Les Startups d’État, un peu plus que des sites web en .gouv.fr


Nous avons construit la première Startup d’État, data.gouv.fr en 2013 pour rendre plus utiles les données publiques de l’administration. Puis en rencontrant d’autres agents publics, nous avons développé des réponses à d’autres problèmes de politique publique : difficulté d’accès aux marchés publics, non-recours aux prestations sociales, à la formation professionnelle, lutte contre l’échec scolaire, …

Il s’agissait simplement de permettre à n’importe quel agent public de se saisir d’un problème récurrent dans le service au public et lui offrir autonomie et renforts pour le résoudre à petite échelle, puis progressivement rendre efficace sa réponse à l’échelle nationale.
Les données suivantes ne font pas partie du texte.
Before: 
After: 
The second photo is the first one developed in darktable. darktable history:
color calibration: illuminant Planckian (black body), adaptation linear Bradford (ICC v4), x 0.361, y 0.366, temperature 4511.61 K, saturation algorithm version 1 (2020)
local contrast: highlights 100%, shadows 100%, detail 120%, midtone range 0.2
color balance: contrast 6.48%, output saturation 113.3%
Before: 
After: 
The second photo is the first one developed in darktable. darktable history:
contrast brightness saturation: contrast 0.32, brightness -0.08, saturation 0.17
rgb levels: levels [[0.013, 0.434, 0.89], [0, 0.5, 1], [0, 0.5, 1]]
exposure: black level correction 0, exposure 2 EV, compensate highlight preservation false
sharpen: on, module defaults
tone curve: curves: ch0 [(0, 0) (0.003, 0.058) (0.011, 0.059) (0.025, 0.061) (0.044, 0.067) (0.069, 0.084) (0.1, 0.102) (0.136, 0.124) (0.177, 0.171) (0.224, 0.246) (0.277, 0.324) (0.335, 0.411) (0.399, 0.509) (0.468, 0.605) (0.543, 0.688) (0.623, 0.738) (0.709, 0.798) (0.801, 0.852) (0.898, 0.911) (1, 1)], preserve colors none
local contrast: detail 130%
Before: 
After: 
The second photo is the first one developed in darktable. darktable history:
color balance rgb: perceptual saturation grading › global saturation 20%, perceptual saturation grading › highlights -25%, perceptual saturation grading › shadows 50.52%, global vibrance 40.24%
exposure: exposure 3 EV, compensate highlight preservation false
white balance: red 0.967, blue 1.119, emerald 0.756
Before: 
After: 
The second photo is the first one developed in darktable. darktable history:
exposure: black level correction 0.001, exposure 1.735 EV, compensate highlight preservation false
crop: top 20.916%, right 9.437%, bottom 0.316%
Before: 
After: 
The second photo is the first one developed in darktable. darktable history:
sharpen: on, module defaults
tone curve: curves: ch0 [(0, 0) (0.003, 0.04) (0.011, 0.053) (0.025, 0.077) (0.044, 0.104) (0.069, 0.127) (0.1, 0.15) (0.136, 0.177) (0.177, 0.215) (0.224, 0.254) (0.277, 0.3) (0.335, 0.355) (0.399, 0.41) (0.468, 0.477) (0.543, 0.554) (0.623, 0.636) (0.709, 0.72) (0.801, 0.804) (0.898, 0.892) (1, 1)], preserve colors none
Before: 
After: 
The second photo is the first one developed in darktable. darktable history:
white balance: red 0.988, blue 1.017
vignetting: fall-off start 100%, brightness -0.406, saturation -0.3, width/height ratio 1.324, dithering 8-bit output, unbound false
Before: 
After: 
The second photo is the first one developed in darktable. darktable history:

En imposant des règles strictes de refinancement tous les six mois, nous placions les administrations dans une logique d’investisseur en intérêt général.

A l’heure où plus de 100 Startups d’État se développent dans des dizaines d’administrations centrales et territoriales, plusieurs d’entre elles sont devenues des services publics nationaux reconnus, dont certains viennent d’ailleurs d’être listés dans les « 50 pépites de la Govtech » : PIX, mes-aides (devenu Portail National des Droits Sociaux), Signaux Faibles et LaBonneBoite, mais aussi le Pass Culture, le Service Public de l’Insertion, Démarches Simplifiées (20 000 démarches en ligne, 500 000 dossiers traités par mois) ou des choses moins visibles comme API Entreprise, tuyauterie numérique qui évite quand même chaque année plusieurs dizaines de millions de pièces justificatives aux entreprises …

Anatomie d’une Startup d’État
Le site web de Pôle emploi est un poste de coût important et un des sites les plus visités en France. Pourtant, dans sa fonction Recherche d’Emploi,  en 2016 il ne proposait que des offres dûment postées par des entreprises, c’est à dire au plus 20% du marché. 80% du marché de l’emploi est en effet considéré comme caché, c’est à dire constitué de candidatures spontanées ou de cooptations. Plutôt que chercher une offre d’emploi, mieux vaut donc chercher une entreprise qui recrute !
Lors du premier “challenge intrapreneur” organisé en 2015, un conseiller venu d’Hayange témoigne en ces termes et propose de lancer le premier moteur de recherche de ces entreprises, en exploitant notamment des données d’embauche que possède l’administration. Associé à un entrepreneur confirmé et un développeur informatique, il produit au bout de 6 mois la première version de labonneboite “beta”, qui ne fonctionne que sur deux régions. Un an plus tard en juin 2016, l’équipe est toujours composée de 2,2 ETP mais le système couvre désormais tous les métiers et toute la France, plus de la moitié des 22 000 conseillers l’utilise déjà au quotidien et 500.000 chercheurs d’emploi s’en sont servi pour augmenter de 2 points leur espérance de retour à l’emploi à 5 mois. Anodin ? Cela signifie que plus de 10 000 personnes ont évité plusieurs mois de chômage cette année là… Aujourd’hui 7,7 millions de visiteurs uniques ont utilisé laBonneBoite, le site pole-emploi.fr suggère des bonnes boîtes et le système a été réintégré dans une équipe dédiée de la Direction Informatique.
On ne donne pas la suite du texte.